Trotz des erschütternden INhalts eine unbedingte Lesempfehlung
Um es gleich vorwegzunehmen - dieses Buch, das gerade rechtzeitig zur 75 Jahre der Befreiung der Konzentrationslager und dem Ende des Zweiten Weltkriegs erschienen ist, ist nichts für Zartbesaitete. Es ...
Um es gleich vorwegzunehmen - dieses Buch, das gerade rechtzeitig zur 75 Jahre der Befreiung der Konzentrationslager und dem Ende des Zweiten Weltkriegs erschienen ist, ist nichts für Zartbesaitete. Es zeigt den schonungslosen Überlebenskampf im KZ-Alltag des KZs Auschwitz-Birkenau.

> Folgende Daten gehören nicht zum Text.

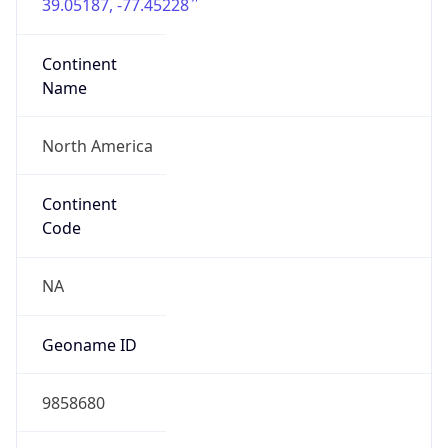
39.05187, -77.45228
Continent
Name
North America
Continent
Code
NA
Geoname ID
9858680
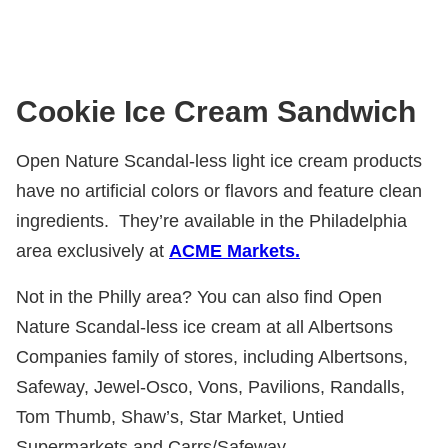
Cookie Ice Cream Sandwich
Open Nature Scandal-less light ice cream products
have no artificial colors or flavors and feature clean
ingredients.
They’re available in the Philadelphia
area exclusively at
ACME Markets.
Not in the Philly area? You can also find Open
Nature Scandal-less ice cream at all Albertsons
Companies family of stores, including Albertsons,
Safeway, Jewel-Osco, Vons, Pavilions, Randalls,
Tom Thumb, Shaw’s, Star Market, Untied
Supermarkets and Carrs/Safeway.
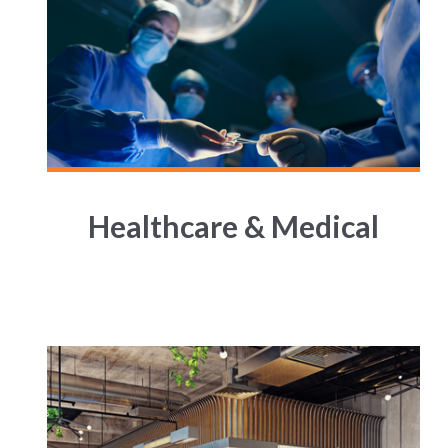
Healthcare & Medical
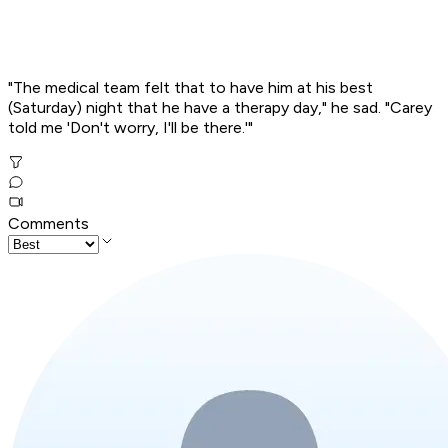
"The medical team felt that to have him at his best
(Saturday) night that he have a therapy day," he sad. "Carey
told me 'Don't worry, I'll be there.'"
Comments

Die 19-jährige französische Jüdin wird 1944 gemeinsam mit ihrem Vater, dem Neffen und dem gerade einmal 12-jährigen Bruder Gilbert nach Birkenau deportiert. Ohne es zu wissen oder auch nur zu ahnen, liefert sie ihre männlichen Verwandten der sofortige Ermordung in der Gaskammer aus, weil sie ihnen rät, den bereitstehenden Lastwagen zu besteigen. Noch 70 Jahre später, wird sie sich deswegen Vorwürfe machen.
Die grausame Behandlung, die schwere Arbeit, der ewige Hunger und das Absprechen jeder Menschenwürde lässt die Autorin ihre Leser durch die einfache, schnörkellose Sprache hautnah miterleben. Auch der Übersetzerin gebührt hier großes Lob, denn diese erlittenen Qualen adäquat zu übersetzen, ist eine Meisterleistung.
Nach der Befreiung des KZ Birkenau und der Rückkehr nach Frankreich, findet sie ihre Mutter und die Schwestern wieder. Doch die frühere Vertrautheit will sich nicht mehr einstellen. Ginette kann über ihre Erlebnisse nicht sprechen. In nüchternen Worten erzählt sie, wie hilflos Mutter und Schwestern ihr gegenüber stehen. Wie soll man einem Menschen, der dieses Martyrium überlebt hat, begegnen?
Jahrelang hat sie diese schrecklich Zeit für sich behalten. Selbst ihrem Ehemann, auch ein Überlebender der Shoa, verheimlicht sie ihre Erfahrungen. Doch als Stephen Spielberg für seinen Film „Schindlers Liste“ nach Zeitzeugen sucht, schließt sie sich einer Gruppe Überlebender an. Sie beginnt Führungen für Schulklassen abzuhalten und kehrt nach Birkenau zurück. Das Wiedersehen dieses Orts des Grauens löst keinen Flashback aus. Sie versucht, falsche Überlieferungen zu korrigieren: Die Mär, dass alle die gestreifte Sträflingskleidung tragen mussten, ist so eine. Denn so erzählt sie: „Wir waren es nicht wert, diese gestreifte Sträflingskleidung zu tragen. Für uns mussten Lumpen genügen.“
Auch mit der Ausstellung in Auschwitz geht sie hart ins Gericht: „Ich mag Auschwitz nicht, diese leicht voyeuristische Anhäufung. Ich habe das Gefühl, dass dort alles zum Mitleid bewegen soll. Das hat mich nie beeindruckt.“
Aufwühlend und nicht von der Hand zu weisen, ihr Appell an die Schüler, den sie jedem einzelnen mitgibt:
„Wenn ihr hört, wie Eure Eltern, Verwandten oder FReunde rassistische, antisemitische Äußerungen von sich geben, fragt sie warum. Ihr habt das Recht zu diskutieren, sie von dieser Meinung abzubringen, ihnen zu sagen, dass sie sich täuschen.“
Dem ist wohl wenig entgegen zu setzen.
Fazit:
Ein erschütterndes Buch, das unbedingt gelesen werden sollte. Gerne gebe ich hier 5 Sterne.